• _Camera metadata records_:
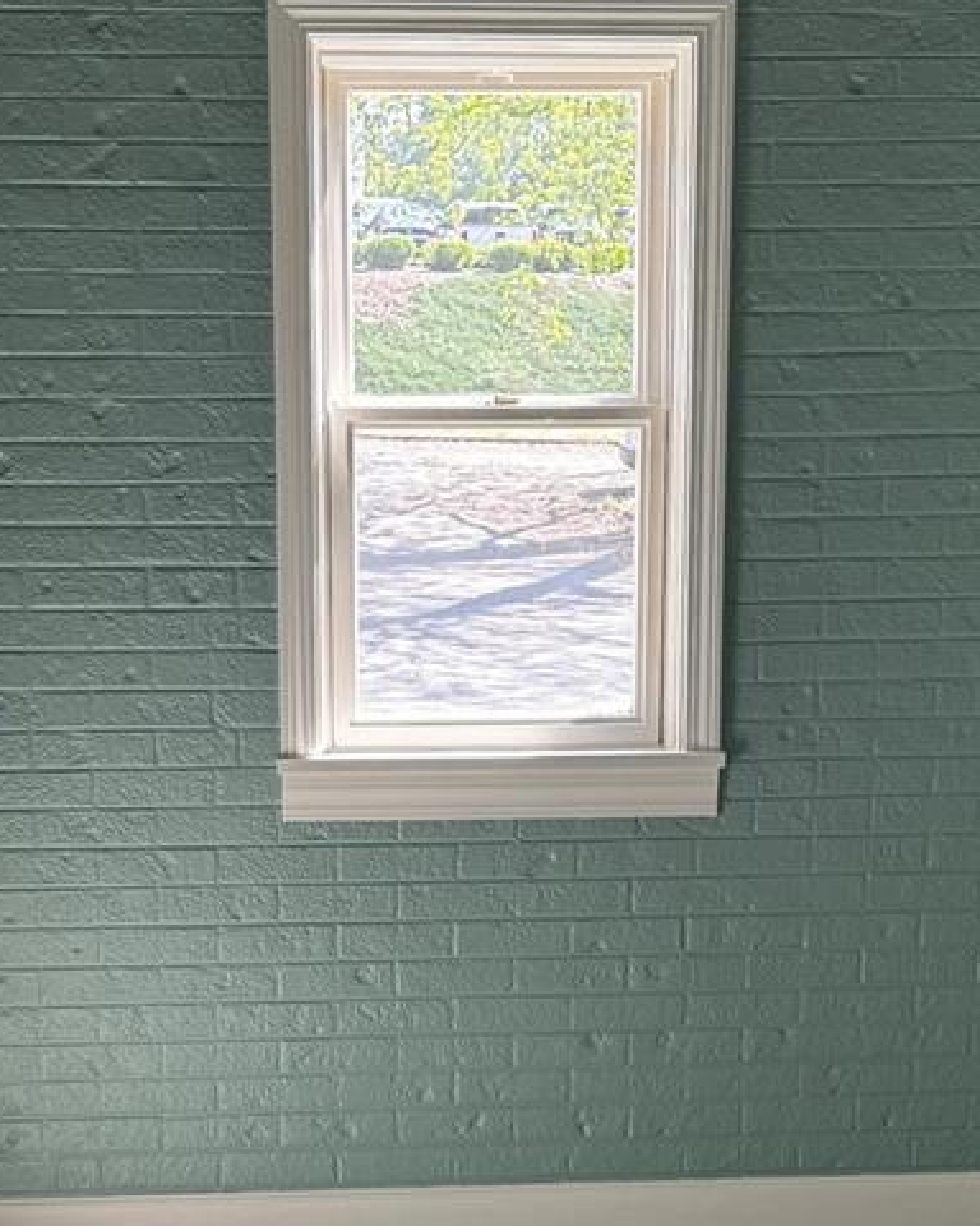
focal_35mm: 75
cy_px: 983
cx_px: 431
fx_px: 2719
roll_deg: +0.3
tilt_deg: -12.7
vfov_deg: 25.0
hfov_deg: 20.4
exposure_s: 1/171
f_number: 1.78
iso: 64
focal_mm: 6.76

• _What you should do_: Quote verbatim the line containing "roll_deg: +0.3" and every line after it through the end of the records above.

• _Answer space_:
roll_deg: +0.3
tilt_deg: -12.7
vfov_deg: 25.0
hfov_deg: 20.4
exposure_s: 1/171
f_number: 1.78
iso: 64
focal_mm: 6.76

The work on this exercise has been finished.